The choreographer and teacher’s fundraising went towards Pride Radio, an organisation that broadcasts to countries all over the world, with an emphasis on supporting people in countries where it is still illegal to be gay.
And also, The Charlie and Carter Foundation, a not-for-profit venture launched in memory of two brothers who suffered with life-limiting injuries before passing away.
Money raised for the charity goes towards supporting families financially who are looking after seriously ill children with life limiting conditions that require 24 hour nursing care or constant specialist attention.
David concluded by further explaining his passion project, saying: “Gay people have always existed, but in terms of gay rights it is still relatively new in terms of our progression.
"Gay people go on holidays and will meet up with their friends in gay spaces.
"But as it is currently, when we get to a ripe old age when we need some care, that is very geared towards hetrosexuals.

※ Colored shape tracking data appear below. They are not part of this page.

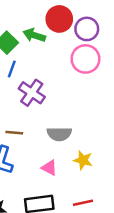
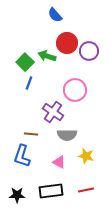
pink circle: (86, 59) -> (75, 90), moved
purple cross: (32, 93) -> (53, 112), moved

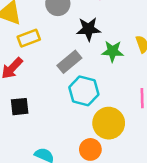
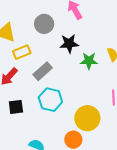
gray rectangle: (69, 62) -> (43, 71), moved
cyan hexagon: (84, 91) -> (50, 100), moved

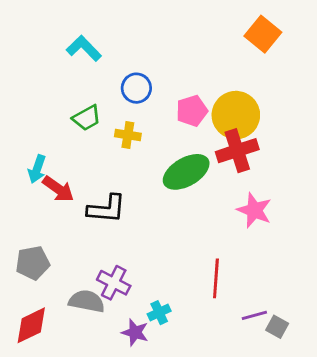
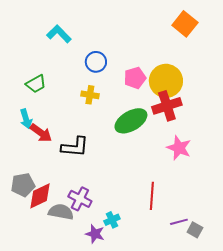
green trapezoid: (87, 118) -> (36, 84), moved
cyan arrow: (37, 169) -> (26, 119), turned -36
red diamond: (31, 325) -> (40, 196), moved

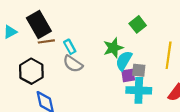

"So in nursing homes now, gay people don’t get that sense of community.
"In my head it makes sense that if you’ve got gay youth clubs and gay bars and clubs, gay holidays, and things people do that are geared towards the LGBT community throughout your life, but then it suddenly stops and you have to go to conventional spaces. Then there is something missing there.
"The only gay nursing homes that are available right now are ones that are extortionate, and inaccessible to a majority of people.
"I personally don’t think it would take a lot to alter either existing care homes or create a care home in every major city that is for the LGBT community."